Action item: Nothing but the pictures should be left out when you copy the records exactly.
'''
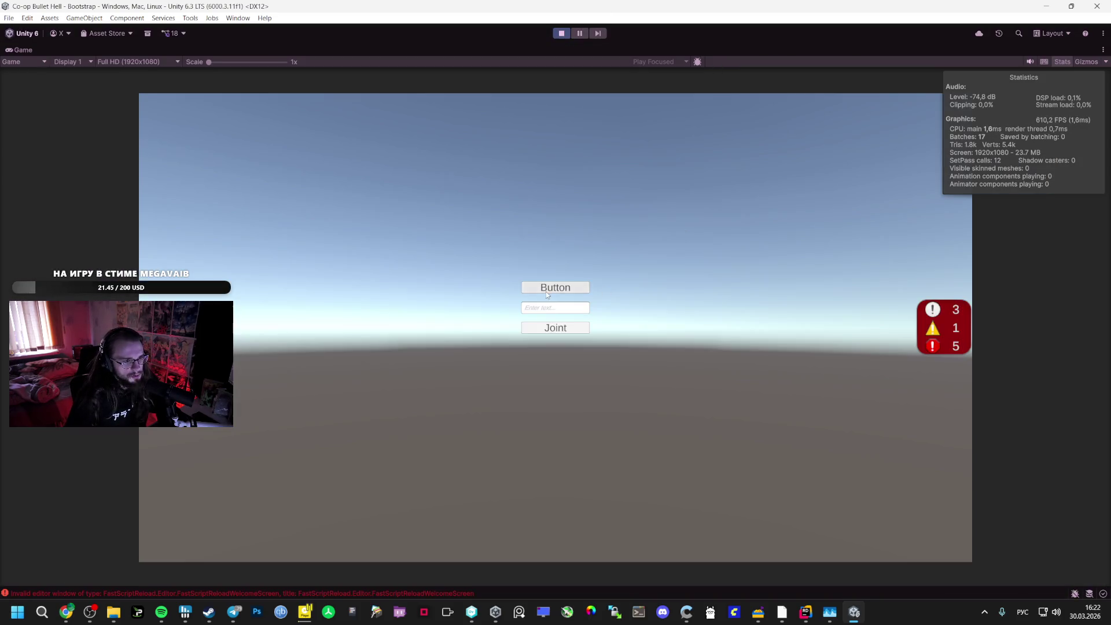
left_click(547, 290)
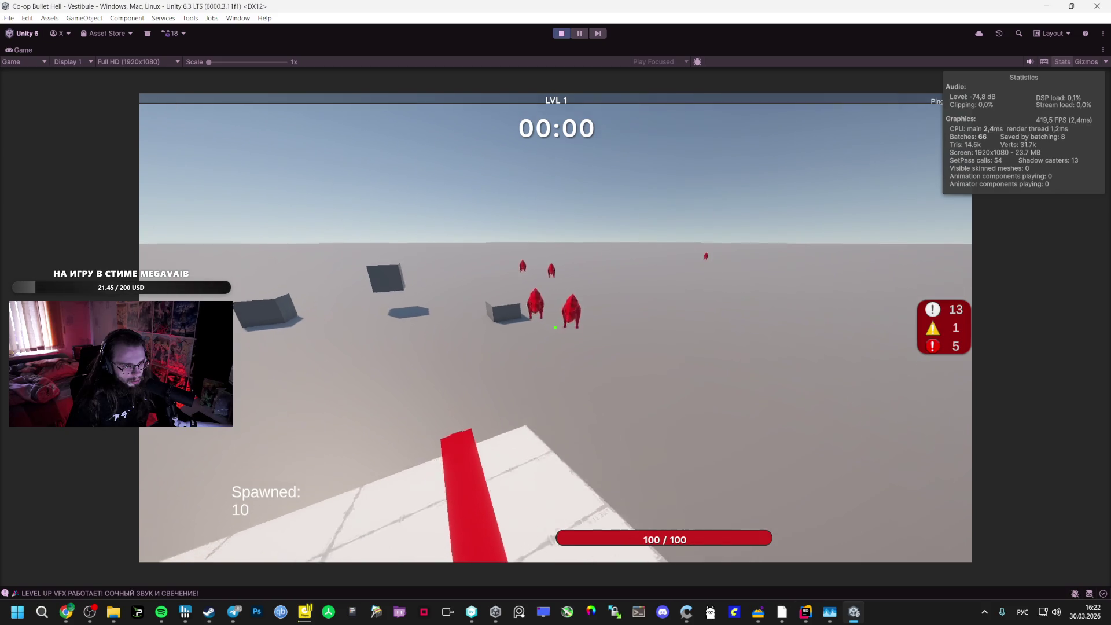
key("w")
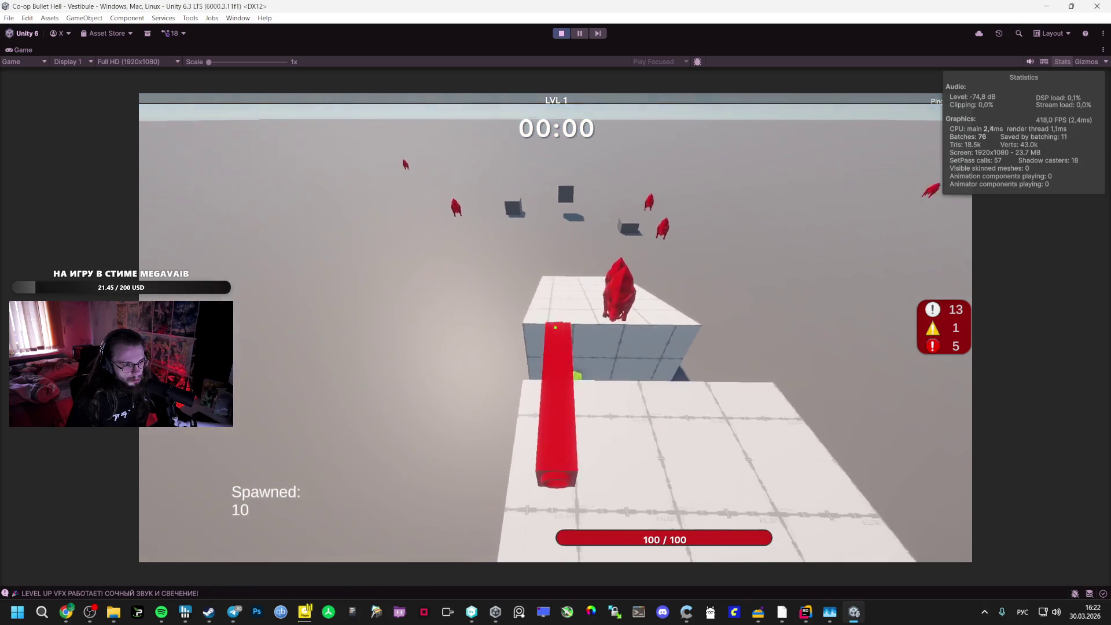
key("s")
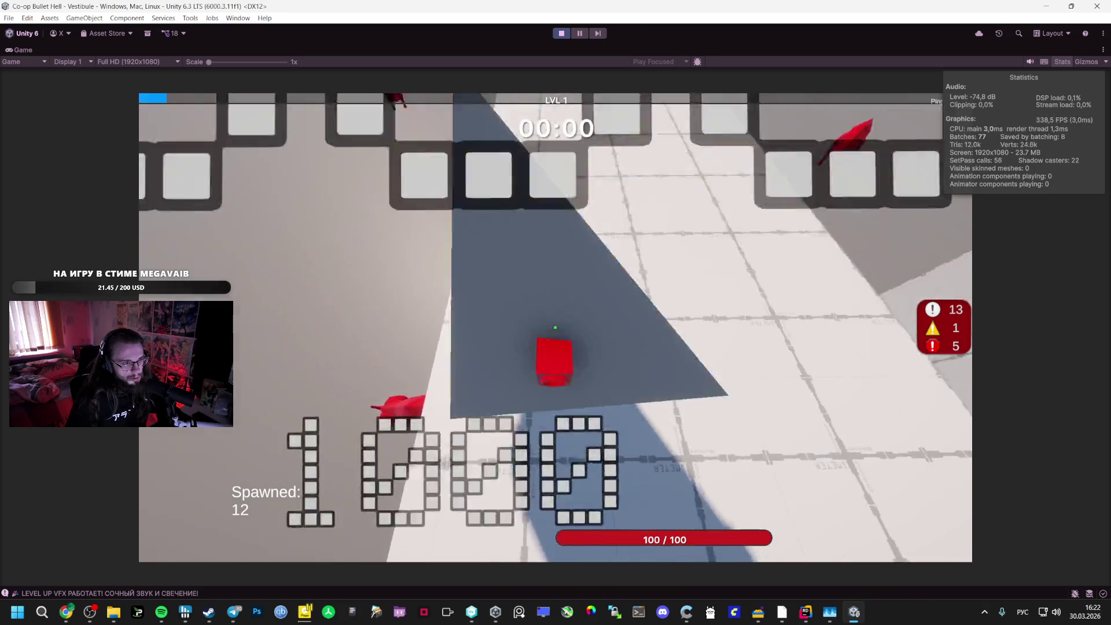
key("Escape")
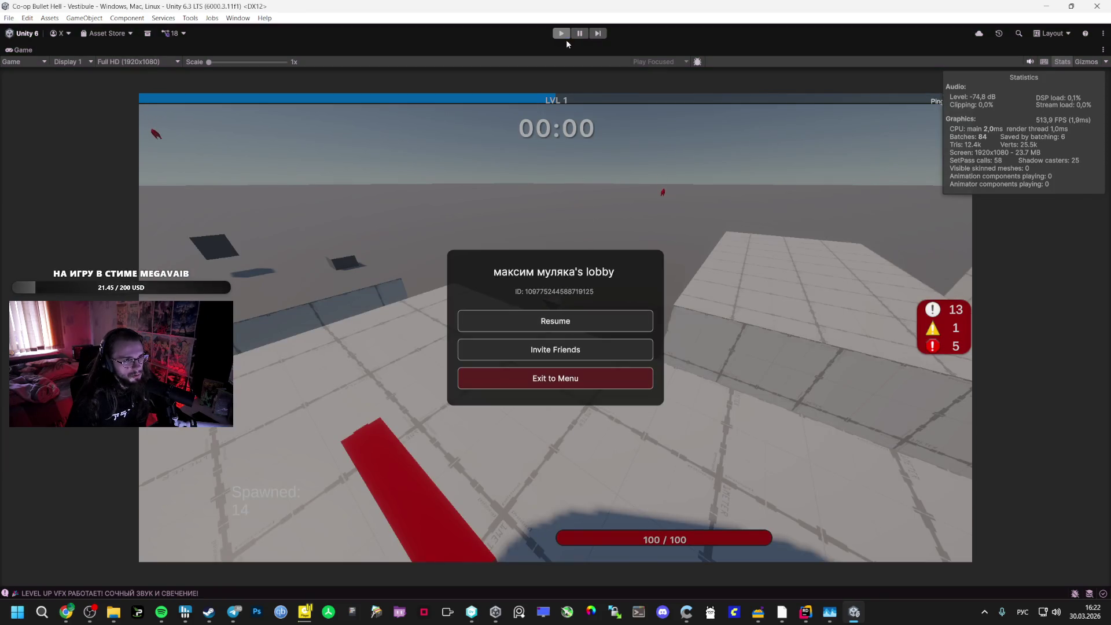
left_click(561, 33)
scroll(1028, 258, "down", 15)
'''
Task answer:
left_click(547, 290)
key("w")
key("s")
key("Escape")
left_click(561, 33)
scroll(1028, 258, "down", 15)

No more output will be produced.